What this exercise asks:
1 - Based on the labor market outlook below, explain in one to three sentences why industry is not expected to become a significant source of employment growth in 2026.
2 - Express the lines of the listing between the line holding "No, black matte" and the line holding "Point (396, 493) is in front.", inclusive, as a Markdown table with the columns Row and Line, omitting blank lines.

━━━ Page extract ━━━

January 06, 2026
Written By. Severo C. Madrona Jr.
The De La Salle University (DLSU) Report on the Philippine Economy for the second half of 2025 offers a measured but revealing view of the Philippine labor market conditions heading into 2026. Economic growth is expected to remain below potential, constrained by weak investment and ongoing governance concerns, even as services, agriculture, and a gradually recovering external sector provide some support. For both workers and employers, 2026 is shaping up to be a period of adjustment rather than rapid expansion, with labor outcomes closely linked to sectoral shifts and the pace of public spending.
Unemployment is projected to average around 4 percent in 2025, suggesting relative stability at the aggregate level. However, this headline figure obscures persistent structural frictions that are likely to carry into 2026. Job creation remains uneven across sectors: services account for most employment gains, while agriculture and industry experience intermittent growth and contraction. With GDP growth in 2026 expected to remain in the mid-5 percent range, labor demand is likely to expand only gradually, limiting the scope for meaningful reductions in unemployment and underemployment.
One of the clearest expectations for 2026 is the continued reallocation of labor toward services. With services-sector growth projected at 5.6–6.7%, outpacing both agriculture and industry, employment will remain concentrated in tourism, retail, transport, IT-BPO, and related activities. However, the sector’s uneven performance in 2025 suggests that job expansion in 2026 will be marked by volatility, with many new opportunities taking informal, flexible, or skill-specific forms rather than stable, long-term wage employment.
Agriculture offers a contrasting dynamic. Despite its smaller GDP share, output growth in 2026 is projected to exceed 6 percent in some estimates, creating scope for employment in rural areas, particularly in agribusiness and supply chains. Yet the sector’s persistent seasonality and low productivity suggest that employment gains will not automatically translate into higher incomes unless supported by sustained investment and value-adding activities.
Industrial employment prospects in 2026 remain constrained by weak gross fixed capital formation. The report consistently points to stagnant or contracting investment extending into 2026, limiting the creation of higher-quality jobs in manufacturing and construction. While an acceleration in public infrastructure spending could provide some relief, persistent private sector hesitation suggests that industry will not become a significant source of employment growth. As a result, workers in industrial occupations are likely to face more intense competition for jobs and slower wage growth.

━━━ Data to use ━━━

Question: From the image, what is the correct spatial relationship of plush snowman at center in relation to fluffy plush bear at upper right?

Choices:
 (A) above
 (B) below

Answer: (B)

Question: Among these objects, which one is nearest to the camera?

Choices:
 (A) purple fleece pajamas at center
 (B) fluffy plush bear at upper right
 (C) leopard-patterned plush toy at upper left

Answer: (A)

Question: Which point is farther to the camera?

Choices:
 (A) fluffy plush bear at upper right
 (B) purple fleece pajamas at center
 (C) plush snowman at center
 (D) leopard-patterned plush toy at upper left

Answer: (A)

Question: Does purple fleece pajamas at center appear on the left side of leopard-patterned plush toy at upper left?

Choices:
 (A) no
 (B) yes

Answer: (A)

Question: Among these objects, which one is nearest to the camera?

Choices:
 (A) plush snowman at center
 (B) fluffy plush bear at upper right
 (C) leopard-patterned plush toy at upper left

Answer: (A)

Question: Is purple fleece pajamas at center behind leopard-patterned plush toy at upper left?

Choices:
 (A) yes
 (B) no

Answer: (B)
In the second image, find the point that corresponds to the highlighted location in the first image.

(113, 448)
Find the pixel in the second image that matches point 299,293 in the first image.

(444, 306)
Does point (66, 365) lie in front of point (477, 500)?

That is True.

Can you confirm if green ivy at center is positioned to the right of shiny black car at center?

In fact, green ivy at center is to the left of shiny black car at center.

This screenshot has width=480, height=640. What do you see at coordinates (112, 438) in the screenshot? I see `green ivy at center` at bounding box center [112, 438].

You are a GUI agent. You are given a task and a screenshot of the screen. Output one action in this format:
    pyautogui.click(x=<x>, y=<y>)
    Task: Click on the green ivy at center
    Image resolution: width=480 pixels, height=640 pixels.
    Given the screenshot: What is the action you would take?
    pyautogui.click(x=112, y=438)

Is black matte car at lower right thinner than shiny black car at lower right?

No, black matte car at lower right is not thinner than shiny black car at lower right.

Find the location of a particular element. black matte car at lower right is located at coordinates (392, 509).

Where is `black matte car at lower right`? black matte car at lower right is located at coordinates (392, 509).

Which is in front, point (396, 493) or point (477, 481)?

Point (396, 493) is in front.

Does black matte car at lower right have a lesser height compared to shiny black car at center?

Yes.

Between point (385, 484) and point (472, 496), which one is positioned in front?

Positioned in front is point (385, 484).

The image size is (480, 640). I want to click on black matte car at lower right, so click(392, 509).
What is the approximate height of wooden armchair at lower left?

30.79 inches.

━━━

Answers below:
1 - Industrial employment is constrained by weak gross fixed capital formation, and stagnant or contracting investment into 2026 limits the creation of higher-quality jobs in manufacturing and construction. Faster public infrastructure spending could provide some relief. However, persistent private sector hesitation means industry will not become a significant source of employment growth.

2 -
| Row | Line |
|---|---|
| 1 | No, black matte car at lower right is not thinner than shiny black car at lower right. |
| 2 | Find the location of a particular element. black matte car at lower right is located at coordinates (392, 509). |
| 3 | Where is `black matte car at lower right`? black matte car at lower right is located at coordinates (392, 509). |
| 4 | Which is in front, point (396, 493) or point (477, 481)? |
| 5 | Point (396, 493) is in front. |